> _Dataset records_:
┌──
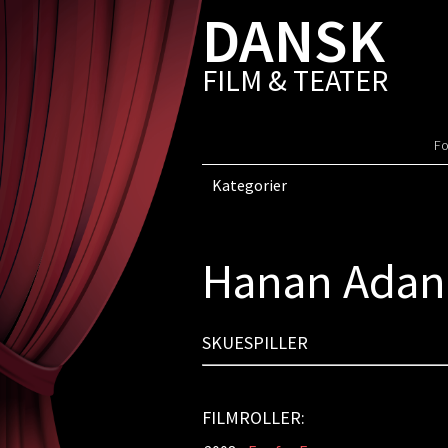
DANSK
FILM & TEATER
Fo
Kategorier
Hanan Ada
SKUESPILLER
FILMROLLER:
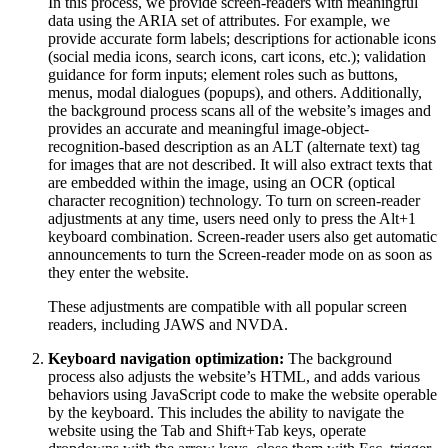
In this process, we provide screen-readers with meaningful
data using the ARIA set of attributes. For example, we
provide accurate form labels; descriptions for actionable icons
(social media icons, search icons, cart icons, etc.); validation
guidance for form inputs; element roles such as buttons,
menus, modal dialogues (popups), and others. Additionally,
the background process scans all of the website’s images and
provides an accurate and meaningful image-object-
recognition-based description as an ALT (alternate text) tag
for images that are not described. It will also extract texts that
are embedded within the image, using an OCR (optical
character recognition) technology. To turn on screen-reader
adjustments at any time, users need only to press the Alt+1
keyboard combination. Screen-reader users also get automatic
announcements to turn the Screen-reader mode on as soon as
they enter the website.
These adjustments are compatible with all popular screen
readers, including JAWS and NVDA.
Keyboard navigation optimization:
The background
process also adjusts the website’s HTML, and adds various
behaviors using JavaScript code to make the website operable
by the keyboard. This includes the ability to navigate the
website using the Tab and Shift+Tab keys, operate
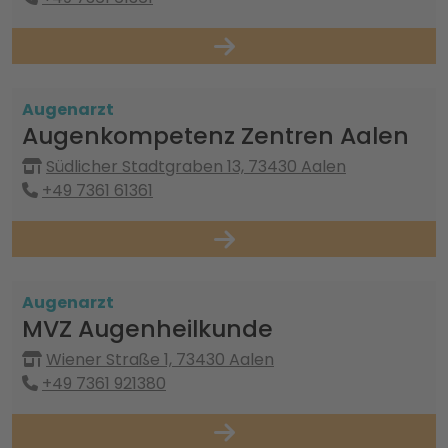
Augenarzt
Augenkompetenz Zentren Aalen
Südlicher Stadtgraben 13, 73430 Aalen
+49 7361 61361
Augenarzt
MVZ Augenheilkunde
Wiener Straße 1, 73430 Aalen
+49 7361 921380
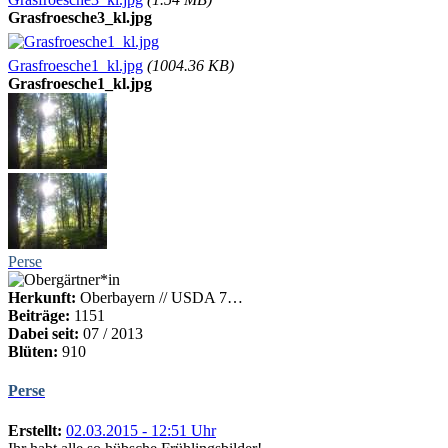
Grasfroesche3_kl.jpg
Grasfroesche1_kl.jpg
(1004.36 KB)
Grasfroesche1_kl.jpg
Perse
Herkunft:
Oberbayern // USDA 7…
Beiträge:
1151
Dabei seit:
07 / 2013
Blüten:
910
Perse
Erstellt:
02.03.2015 - 12:51 Uhr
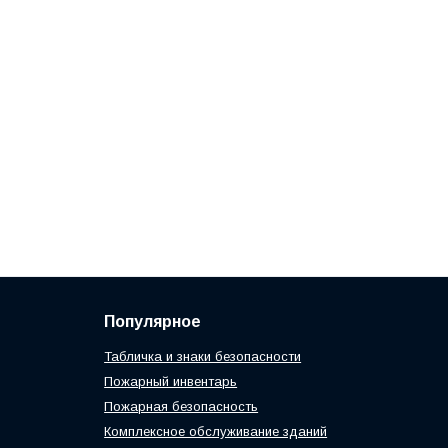
Популярное
Табличка и знаки безопасности
Пожарный инвентарь
Пожарная безопасность
Комплексное обслуживание зданий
└──
> _Activity_:
Total lines holding "background" in the records: report this figure alone.

> _Response box_:
2